Dissertation: Citizenship at the Margins

 

 

Citizenship at the Margins:
Gendered Migration and Incorporation Regimes in Production

My dissertation comparatively examines how the South Korean state and civil society produce and maintain distinct incorporation regimes for three overlapping groups of Filipina migrant women—factory workers, wives of South Korean men, and “entertainers” at clubs in American military camptowns. I approach citizenship, not as a simple legal category, defined in top-down fashion for an individual by a nation-state, but rather as an interactive accomplishment involving both the host society and the migrants as active agents constrained by the structures of law and policy.

Based on 18 months of multi-sited ethnographic research, I examine how the boundaries of citizenship are negotiated and contested through everyday interactions among the immigration wing of the state, the migrant advocacy NGOs that represent the privatized state’s welfare wing, and migrants. By examining the ways in which gender and ethnicity are variously invoked, and analyzing how these discursive struggles relate to the management of legality and rights in practice, my dissertation illuminates the gendered governance that emerges at the margins of citizenship.
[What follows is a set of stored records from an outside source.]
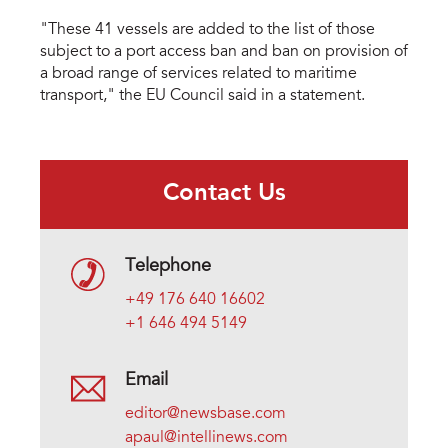
"These 41 vessels are added to the list of those
subject to a port access ban and ban on provision of
a broad range of services related to maritime
transport," the EU Council said in a statement.
Contact Us
Telephone
+49 176 640 16602
+1 646 494 5149
Email
editor@newsbase.com
apaul@intellinews.com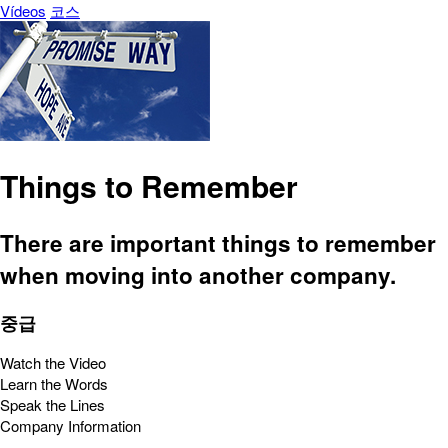
Vídeos
코스
Things to Remember
There are important things to remember
when moving into another company.
중급
Watch the Video
Learn the Words
Speak the Lines
Company Information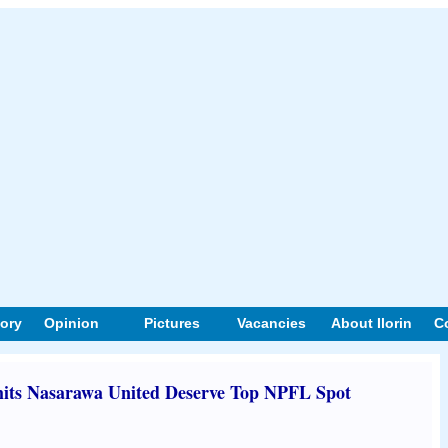
tory
Opinion
Pictures
Vacancies
About Ilorin
C
its Nasarawa United Deserve Top NPFL Spot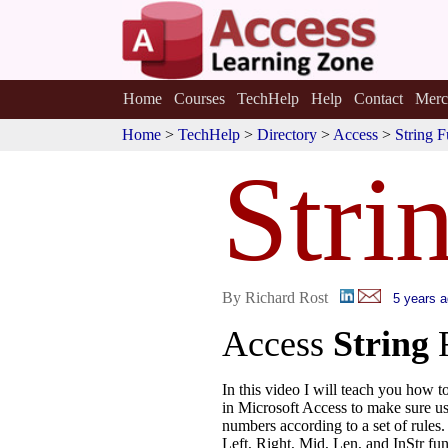
Home
Courses
TechHelp
Help
Contact
Merc
Home
>
TechHelp
>
Directory
>
Access
>
String F
Stri
By Richard Rost
5 years 
Access
String
In this video I will teach you how t
in Microsoft Access to make sure use
numbers according to a set of rules.
Left, Right, Mid, Len, and InStr fun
The study adds to the understanding of international migration by bringing in gender as an integral part of incorporation of migrants in the local communities, and considers boundaries and marginality as simultaneously social, political and geographic.  Examining citizenship practices at the margins in South Korea can also shed light on similar processes at work in other nation-states. I plan to turn my dissertation into a book manuscript.

Funding: This dissertation has received grants from the National Science Foundation, the Social Science Research Council, the American Philosophical Society, and the Women's Studies Research Center at the University of Wisconsin-Madison.